I've been thinking a lot about where the death's head symbol, ☠, appears in the Python semantic analysis. The Python language, underneath all the churn and symbols, is only about 40 semantics in size (see: Python, The Full Monty), and most of those are fairly well-defined.

The problem lies in this simple example:

<code>def f(y):
    if y > 9:
        x = True
    return x</code>

This is where the ☠ symbol appears in the semantic specification. For the given environment Γ, the value of x is bool | ☠, meaning that it's possible this function terminates the program. If you pass a value less than 10, this function throws a fatal exception.

This particular case is easy to identify. But Python's class slots are stringly defined, and in some cases indistinguishable from hash tables. It's entirely possible to pass an object to a function, have the function manipulate the object's fields, and then return to the caller an object with unexpectedly missing fields, which trigger the ☠ semantic. This becomes even more problematic when we consider that those manipulations may come from tainted external data.

The problem is that literally all values in Python come with an implicit v|☠ as their bound value when a scope is entered. It is impossible for a Python to be provably correct. The external source of names is a significant problem, as unlike Perl, Python lacks a language-based mechanism for tracking tainted data. This has lead to some fantastic magic, such as Django's ORM, but it also leads to fragile coding practices.
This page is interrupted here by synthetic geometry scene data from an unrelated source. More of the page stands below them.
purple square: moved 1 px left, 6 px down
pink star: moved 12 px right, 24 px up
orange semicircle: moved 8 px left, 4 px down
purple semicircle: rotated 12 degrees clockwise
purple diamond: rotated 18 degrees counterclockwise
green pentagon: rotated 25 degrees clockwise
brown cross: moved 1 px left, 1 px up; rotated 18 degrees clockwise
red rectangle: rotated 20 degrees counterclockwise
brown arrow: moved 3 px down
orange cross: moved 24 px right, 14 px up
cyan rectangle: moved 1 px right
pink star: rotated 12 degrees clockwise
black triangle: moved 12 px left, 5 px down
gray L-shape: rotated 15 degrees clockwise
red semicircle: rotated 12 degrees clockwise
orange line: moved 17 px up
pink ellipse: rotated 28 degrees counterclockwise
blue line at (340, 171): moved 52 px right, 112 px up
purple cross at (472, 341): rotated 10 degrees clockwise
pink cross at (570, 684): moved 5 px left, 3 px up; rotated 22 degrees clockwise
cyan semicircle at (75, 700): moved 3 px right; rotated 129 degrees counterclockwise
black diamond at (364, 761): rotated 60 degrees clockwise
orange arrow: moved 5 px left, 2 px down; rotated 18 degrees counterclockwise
Python manages this with a robust try/catch mechanism that developers learn to just throw around broken functions. That seems to be "good enough," and certainly Python's popularity is a sign that Python got something right. I just can't help but feel that there has to be a way to get one step further: to secure Python against its ☠ deathwish and retain most of Python's flexibility. I wonder how many of Python's 100 most popular libraries are dependent upon the v|☠ behavior, and how much of that can be identified and automatically fixed by static analysis.

I'm still deep into learning Rust, but I'm going to come out of it sometime soon. It's been really slow, and I've discovered that I can't let it go for more than a day or two or what I've learned really starts to fade. And it's not something I get paid to work on, so it's really hard to find the time, even a little, to refresh the memory cells and keep it from fading.

My objectives at this point are pretty far out. Once I get a couple of Rust projects, minor ones, under my belt, I'm going to, as the expression goes, Go For It: I'm going to write my goddamn Lisp. I'm going to follow Thorsten Ball's Writing an Interpreter In Go, only I'm going to write it in Rust. I'm going to use Matt Might's Parsing with Derivatives for the front end, Hy's keywords and symbols as my starting point for syntax, The Full Monty as my core semantics, and maybe a real-time garbage collector just for fun. Then I'm going to start taking Python semantics away and see just how much of the Python standard library works without requiring the death's head, and how much performance I can tweak out of Python when I don't have to live with it.

And then, just to make sure that at least one tickmark on the cruel [Language Design Checklist] isn't ticked, I've got a few things I intend to write in it. Just to see how far I can get. Yeah, it's gonna be a PLOT (Programming Language for Old Timers), but so what? It has to be more fun than hacking Go.